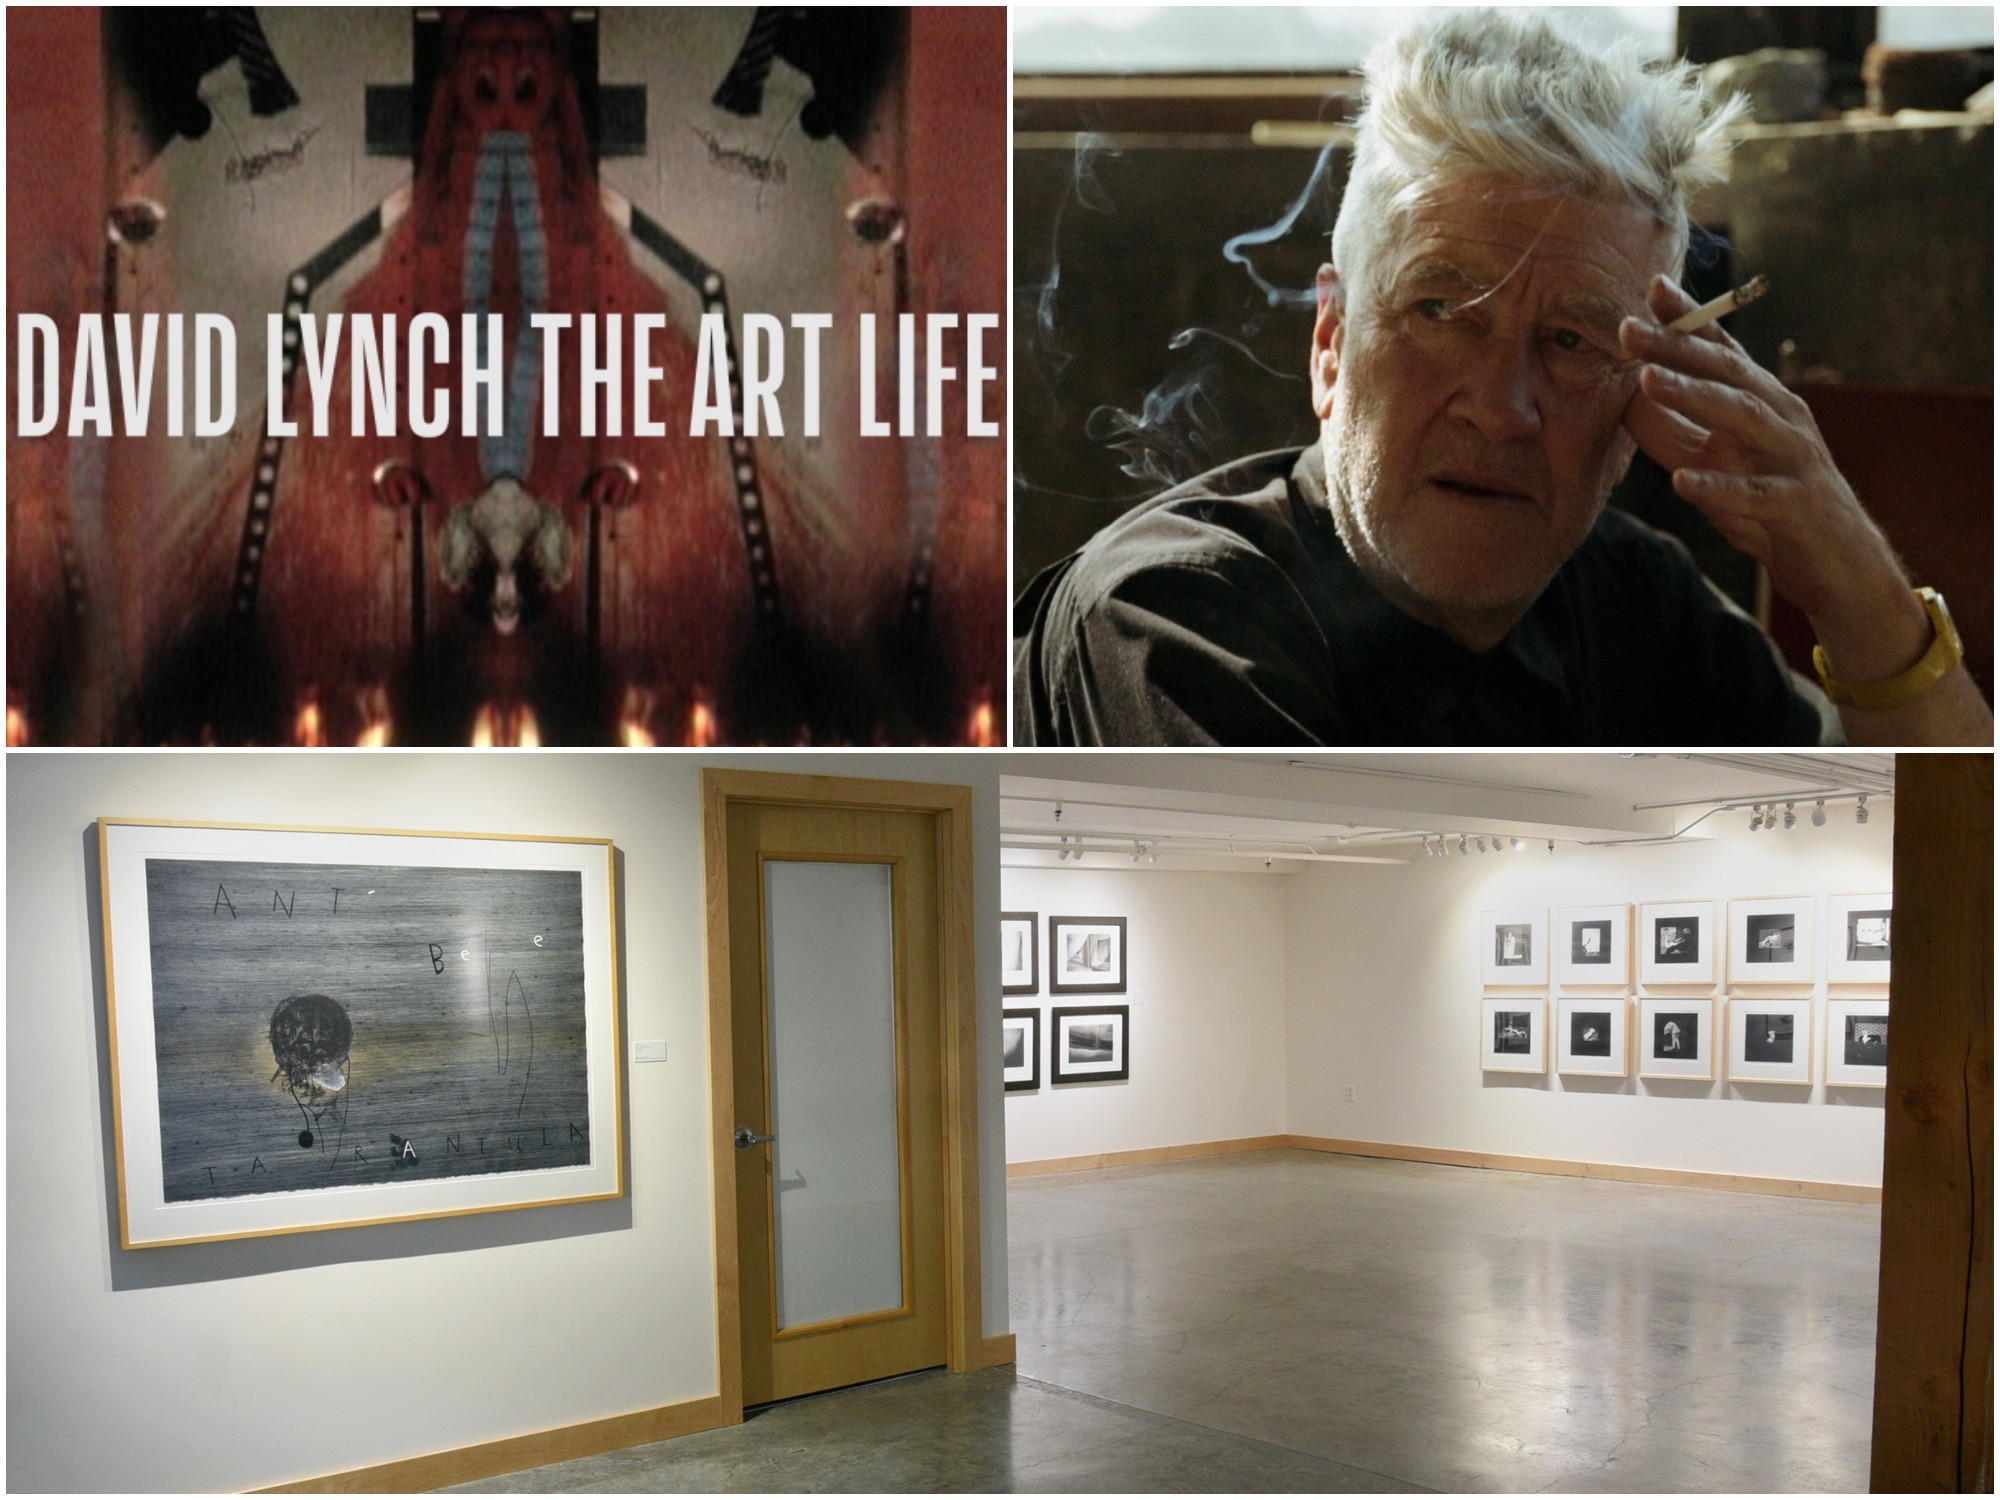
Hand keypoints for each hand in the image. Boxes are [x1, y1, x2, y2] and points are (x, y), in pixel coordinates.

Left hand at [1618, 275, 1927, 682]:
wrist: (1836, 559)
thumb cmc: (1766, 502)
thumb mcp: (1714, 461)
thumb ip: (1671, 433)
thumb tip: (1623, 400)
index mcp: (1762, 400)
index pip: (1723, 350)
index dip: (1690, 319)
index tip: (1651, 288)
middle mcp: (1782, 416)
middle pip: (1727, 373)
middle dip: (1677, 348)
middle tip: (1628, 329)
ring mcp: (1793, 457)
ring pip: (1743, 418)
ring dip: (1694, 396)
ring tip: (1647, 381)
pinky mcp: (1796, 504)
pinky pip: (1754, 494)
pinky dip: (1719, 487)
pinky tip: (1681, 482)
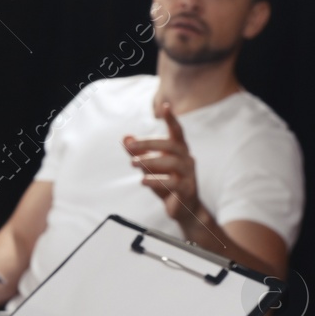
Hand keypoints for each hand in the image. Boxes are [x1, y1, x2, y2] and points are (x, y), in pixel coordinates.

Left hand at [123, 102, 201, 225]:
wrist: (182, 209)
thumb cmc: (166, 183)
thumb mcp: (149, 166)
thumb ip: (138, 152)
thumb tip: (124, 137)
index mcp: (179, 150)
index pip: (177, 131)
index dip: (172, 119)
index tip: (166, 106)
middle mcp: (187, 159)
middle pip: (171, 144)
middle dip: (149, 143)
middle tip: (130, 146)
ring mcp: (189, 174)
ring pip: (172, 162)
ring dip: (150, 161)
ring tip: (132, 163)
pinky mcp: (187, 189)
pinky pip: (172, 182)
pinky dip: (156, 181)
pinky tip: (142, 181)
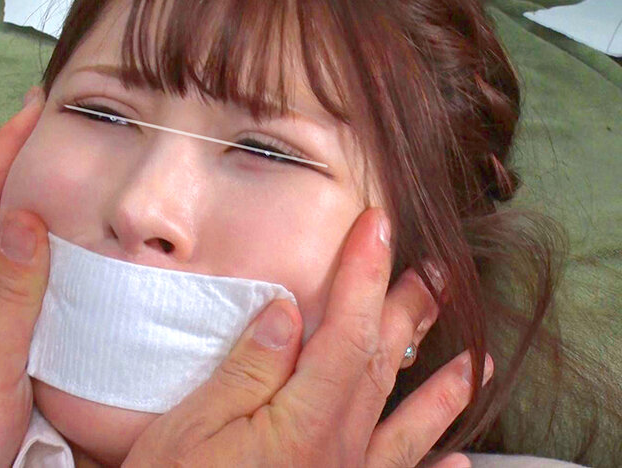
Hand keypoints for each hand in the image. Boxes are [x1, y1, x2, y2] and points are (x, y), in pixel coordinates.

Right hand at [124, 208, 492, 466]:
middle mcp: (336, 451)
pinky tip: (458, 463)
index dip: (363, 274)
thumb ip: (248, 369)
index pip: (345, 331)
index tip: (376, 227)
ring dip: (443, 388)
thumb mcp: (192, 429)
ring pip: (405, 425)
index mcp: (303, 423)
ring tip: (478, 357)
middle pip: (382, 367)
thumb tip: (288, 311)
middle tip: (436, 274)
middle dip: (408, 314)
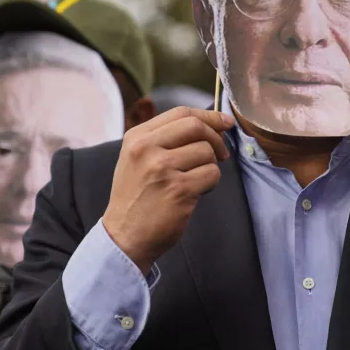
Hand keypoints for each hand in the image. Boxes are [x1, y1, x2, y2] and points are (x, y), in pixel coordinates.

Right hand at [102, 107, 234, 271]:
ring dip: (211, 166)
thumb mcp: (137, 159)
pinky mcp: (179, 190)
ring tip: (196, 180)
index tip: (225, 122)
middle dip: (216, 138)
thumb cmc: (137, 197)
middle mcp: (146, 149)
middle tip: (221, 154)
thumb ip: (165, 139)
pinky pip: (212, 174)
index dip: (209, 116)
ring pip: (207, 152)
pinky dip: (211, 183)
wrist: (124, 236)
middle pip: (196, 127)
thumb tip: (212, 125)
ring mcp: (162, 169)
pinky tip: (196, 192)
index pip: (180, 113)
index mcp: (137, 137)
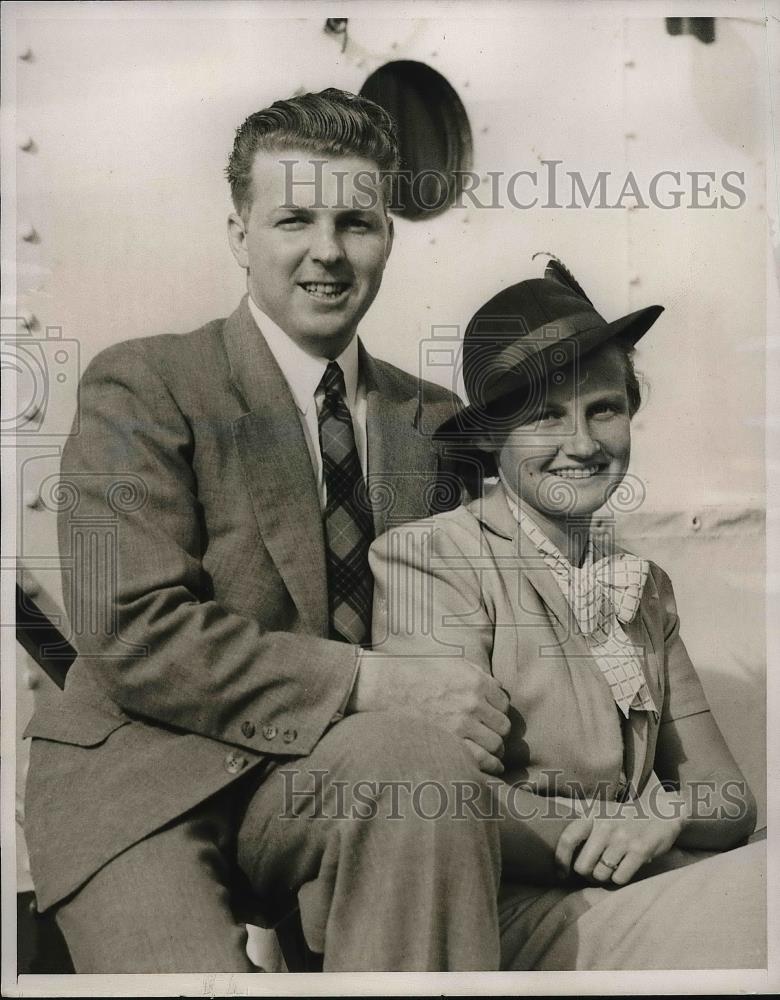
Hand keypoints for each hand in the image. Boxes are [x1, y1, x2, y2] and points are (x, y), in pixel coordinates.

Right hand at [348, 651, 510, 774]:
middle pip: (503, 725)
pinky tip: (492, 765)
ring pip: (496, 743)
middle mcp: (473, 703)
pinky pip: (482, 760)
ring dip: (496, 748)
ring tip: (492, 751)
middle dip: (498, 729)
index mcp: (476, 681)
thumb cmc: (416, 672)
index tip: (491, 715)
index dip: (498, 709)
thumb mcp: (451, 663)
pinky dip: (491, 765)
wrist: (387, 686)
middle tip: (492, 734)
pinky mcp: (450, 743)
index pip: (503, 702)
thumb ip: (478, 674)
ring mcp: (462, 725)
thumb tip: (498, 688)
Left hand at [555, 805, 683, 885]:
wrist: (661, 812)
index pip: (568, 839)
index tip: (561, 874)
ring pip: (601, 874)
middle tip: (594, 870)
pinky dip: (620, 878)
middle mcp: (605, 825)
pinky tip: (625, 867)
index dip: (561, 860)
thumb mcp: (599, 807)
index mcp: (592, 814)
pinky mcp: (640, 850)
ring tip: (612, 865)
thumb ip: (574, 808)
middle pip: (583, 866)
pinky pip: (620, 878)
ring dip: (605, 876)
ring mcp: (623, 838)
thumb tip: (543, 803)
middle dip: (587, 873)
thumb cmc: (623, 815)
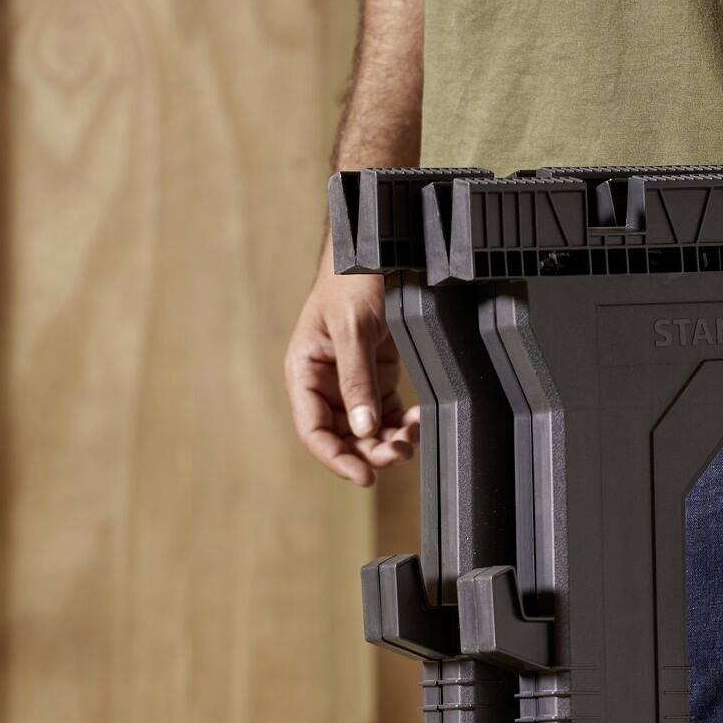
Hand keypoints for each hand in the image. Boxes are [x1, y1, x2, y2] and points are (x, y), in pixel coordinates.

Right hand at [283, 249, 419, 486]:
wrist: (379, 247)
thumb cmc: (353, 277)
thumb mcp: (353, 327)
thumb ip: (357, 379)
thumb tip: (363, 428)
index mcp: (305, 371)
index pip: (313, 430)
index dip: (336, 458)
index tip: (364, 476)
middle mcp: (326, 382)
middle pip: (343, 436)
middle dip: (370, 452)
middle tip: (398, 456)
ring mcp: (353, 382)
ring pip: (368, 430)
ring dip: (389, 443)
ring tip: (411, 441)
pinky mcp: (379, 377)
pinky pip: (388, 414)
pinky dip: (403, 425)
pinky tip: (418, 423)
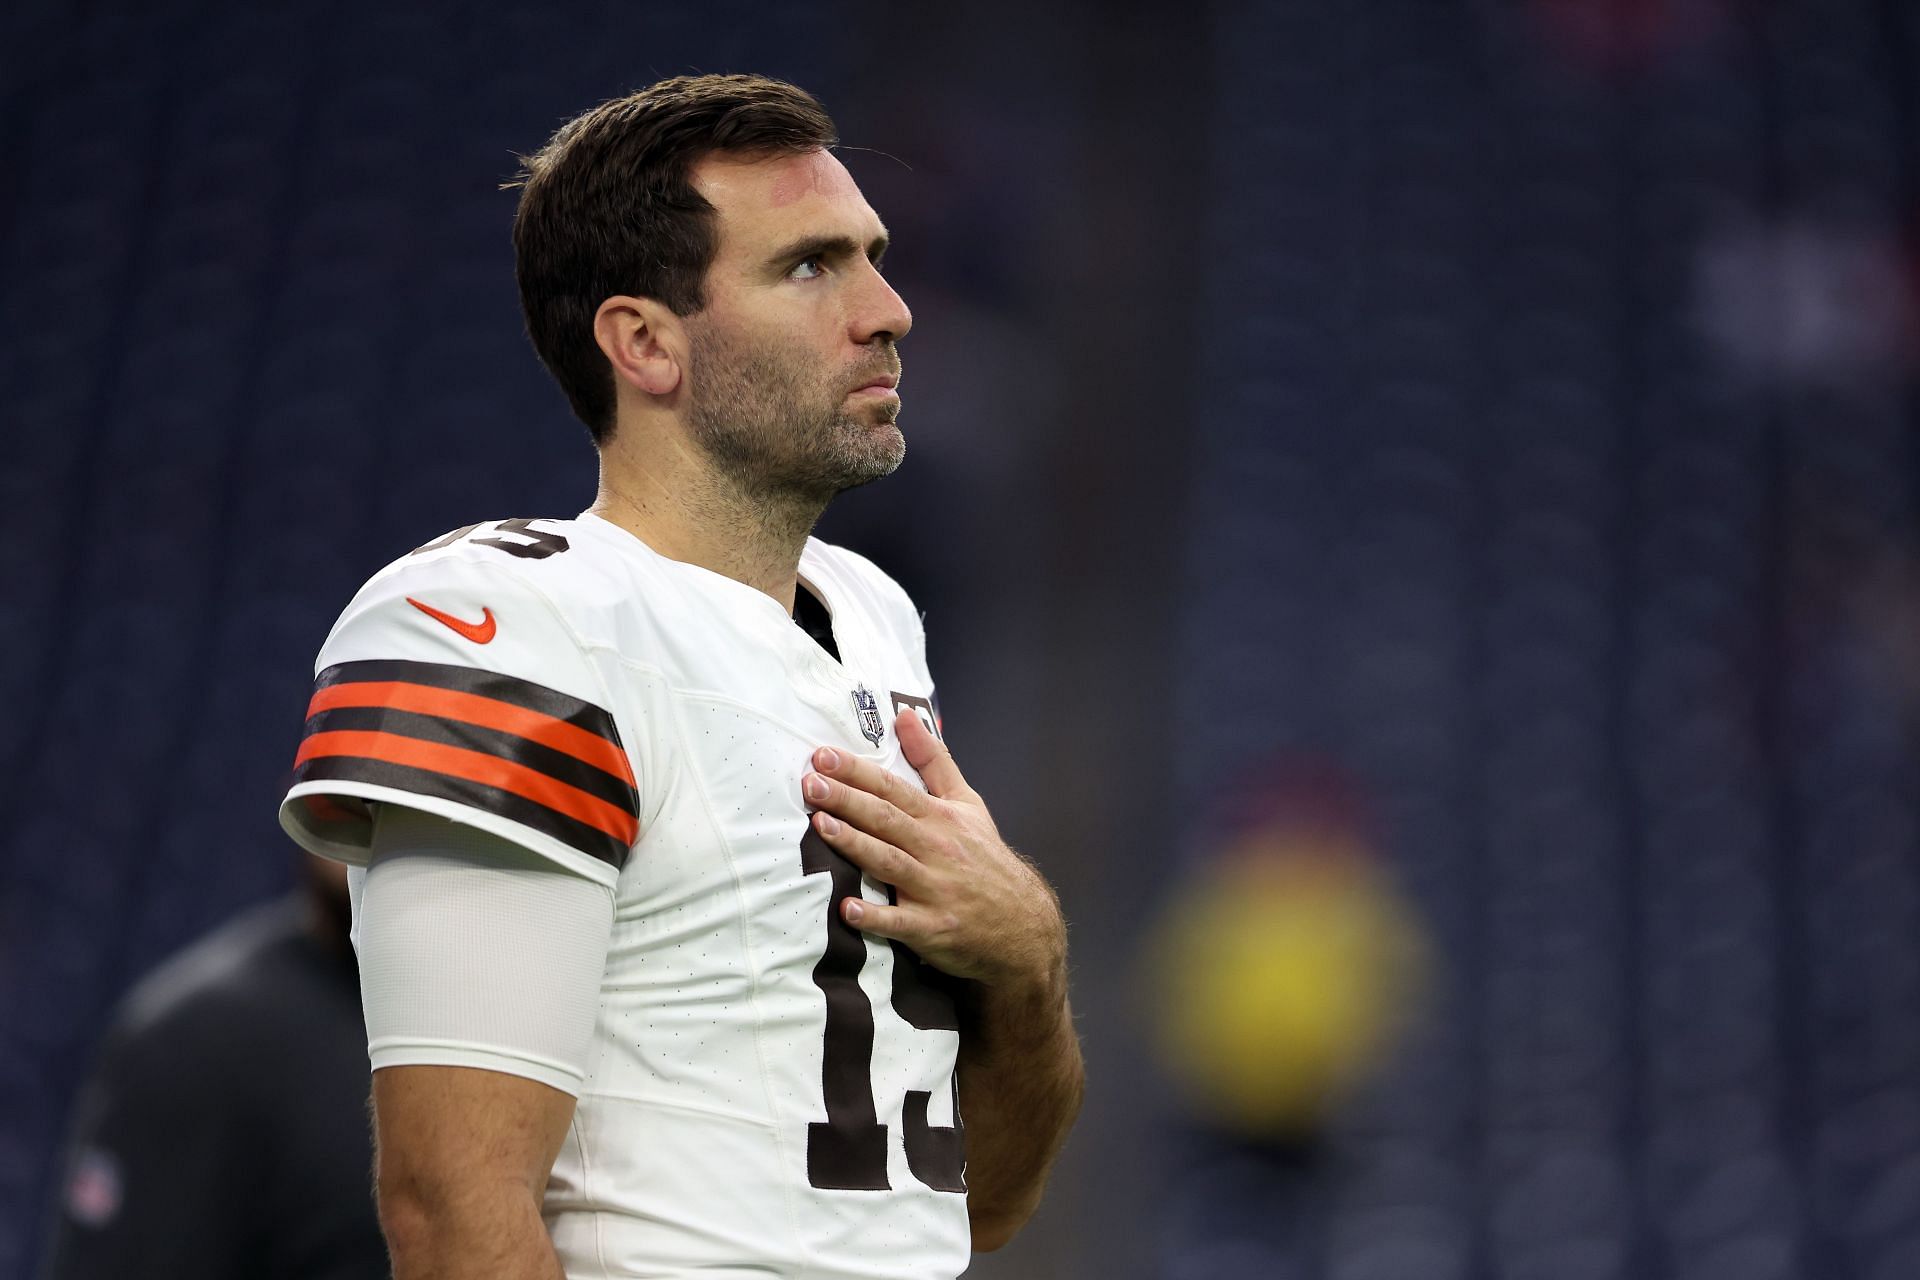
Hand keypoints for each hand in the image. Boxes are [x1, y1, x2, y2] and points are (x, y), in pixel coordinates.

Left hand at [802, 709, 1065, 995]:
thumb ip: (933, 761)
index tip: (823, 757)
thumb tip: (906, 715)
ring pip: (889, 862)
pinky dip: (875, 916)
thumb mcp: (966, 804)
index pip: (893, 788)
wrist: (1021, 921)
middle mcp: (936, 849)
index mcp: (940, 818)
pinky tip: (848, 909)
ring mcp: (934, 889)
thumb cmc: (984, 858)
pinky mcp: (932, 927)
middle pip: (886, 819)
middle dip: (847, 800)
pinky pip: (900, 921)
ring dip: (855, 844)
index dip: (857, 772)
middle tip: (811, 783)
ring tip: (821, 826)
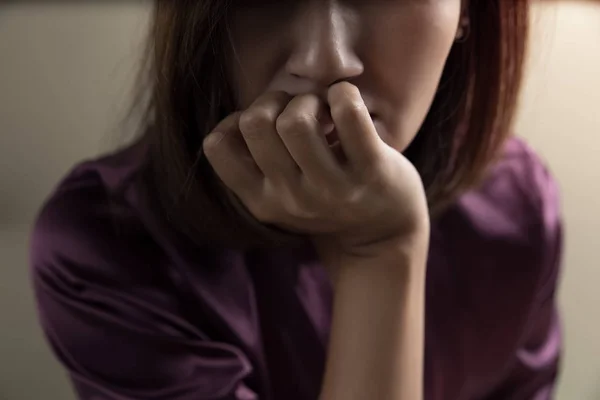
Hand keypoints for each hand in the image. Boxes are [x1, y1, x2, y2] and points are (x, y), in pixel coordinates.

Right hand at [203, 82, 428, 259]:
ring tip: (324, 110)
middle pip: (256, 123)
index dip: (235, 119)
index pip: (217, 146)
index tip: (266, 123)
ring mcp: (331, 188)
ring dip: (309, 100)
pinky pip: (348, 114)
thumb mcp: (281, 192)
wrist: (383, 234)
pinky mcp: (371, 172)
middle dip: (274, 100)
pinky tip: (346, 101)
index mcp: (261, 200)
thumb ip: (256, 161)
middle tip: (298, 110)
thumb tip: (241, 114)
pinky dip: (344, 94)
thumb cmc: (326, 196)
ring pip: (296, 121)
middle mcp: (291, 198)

■ WHAT YOU ARE ASKED TO DO ■
Restate the material word for word from its first line through the line containing "pinky dip: (1719, 487)", both included; the pictures do not belong in it.

■ ANSWER TO THIS TASK ■
Hand keypoints for each hand in the image. Boxes are [x1, y1, x2, y2] and points are (x, y), in pixel coordinates.

Left hand at [1618, 275, 1927, 682]:
wrist: (1836, 559)
thumb cmc: (1766, 502)
thumb mcp: (1714, 461)
thumb ip: (1671, 433)
thumb tip: (1623, 400)
index mcp: (1762, 400)
index pip: (1723, 350)
index dip: (1690, 319)
index tip: (1651, 288)
middle mcp: (1782, 416)
middle pip: (1727, 373)
middle dip: (1677, 348)
middle tip: (1628, 329)
ring mcp: (1793, 457)
ring pip: (1743, 418)
ring dip: (1694, 396)
ring tip: (1647, 381)
pinky mcp: (1796, 504)
pinky pip: (1754, 494)
pinky dip: (1719, 487)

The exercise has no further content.